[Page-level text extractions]
*-*-*
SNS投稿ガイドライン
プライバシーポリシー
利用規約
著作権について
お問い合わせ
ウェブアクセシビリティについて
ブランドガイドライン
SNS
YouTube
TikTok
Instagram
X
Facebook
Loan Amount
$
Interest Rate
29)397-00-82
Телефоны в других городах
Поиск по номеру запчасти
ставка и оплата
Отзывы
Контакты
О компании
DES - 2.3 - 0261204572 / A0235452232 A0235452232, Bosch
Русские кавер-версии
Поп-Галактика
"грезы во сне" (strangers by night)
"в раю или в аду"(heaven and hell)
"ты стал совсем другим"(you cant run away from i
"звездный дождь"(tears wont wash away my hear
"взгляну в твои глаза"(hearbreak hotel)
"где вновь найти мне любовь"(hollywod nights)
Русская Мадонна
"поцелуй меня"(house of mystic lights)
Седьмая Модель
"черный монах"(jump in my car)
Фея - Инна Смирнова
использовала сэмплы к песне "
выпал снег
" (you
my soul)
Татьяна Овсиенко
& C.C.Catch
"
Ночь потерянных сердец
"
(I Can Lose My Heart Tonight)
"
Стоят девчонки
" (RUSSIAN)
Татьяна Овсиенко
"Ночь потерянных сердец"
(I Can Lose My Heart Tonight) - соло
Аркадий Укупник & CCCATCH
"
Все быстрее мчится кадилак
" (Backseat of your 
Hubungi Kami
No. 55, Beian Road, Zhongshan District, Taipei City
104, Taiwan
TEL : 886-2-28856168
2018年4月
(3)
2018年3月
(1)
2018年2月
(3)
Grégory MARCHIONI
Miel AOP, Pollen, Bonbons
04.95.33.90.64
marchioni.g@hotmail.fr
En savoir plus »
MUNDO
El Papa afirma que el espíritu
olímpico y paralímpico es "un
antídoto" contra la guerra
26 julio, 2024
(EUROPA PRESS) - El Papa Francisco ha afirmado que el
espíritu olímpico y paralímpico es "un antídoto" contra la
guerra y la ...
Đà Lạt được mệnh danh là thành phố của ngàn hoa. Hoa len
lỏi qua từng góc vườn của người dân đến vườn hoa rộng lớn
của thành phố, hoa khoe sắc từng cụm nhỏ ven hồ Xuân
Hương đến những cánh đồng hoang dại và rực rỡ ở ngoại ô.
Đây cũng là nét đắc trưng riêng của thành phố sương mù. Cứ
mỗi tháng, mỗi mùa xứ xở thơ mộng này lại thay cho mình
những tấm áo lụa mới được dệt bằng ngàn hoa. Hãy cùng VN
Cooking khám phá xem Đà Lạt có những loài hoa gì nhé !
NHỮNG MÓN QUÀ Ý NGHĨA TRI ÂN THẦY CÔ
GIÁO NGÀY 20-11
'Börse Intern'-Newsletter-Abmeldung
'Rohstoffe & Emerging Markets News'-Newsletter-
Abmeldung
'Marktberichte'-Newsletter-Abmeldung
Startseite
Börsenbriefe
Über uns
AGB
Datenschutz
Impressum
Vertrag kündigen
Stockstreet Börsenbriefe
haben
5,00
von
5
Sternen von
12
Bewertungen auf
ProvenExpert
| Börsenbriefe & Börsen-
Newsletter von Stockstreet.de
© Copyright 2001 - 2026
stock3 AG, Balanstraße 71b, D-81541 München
*-*-*
▶ _About this task_
Return each line above that contains the word "từng", with case counting.

▶ _Output of the task_
lỏi qua từng góc vườn của người dân đến vườn hoa rộng lớn
của thành phố, hoa khoe sắc từng cụm nhỏ ven hồ Xuân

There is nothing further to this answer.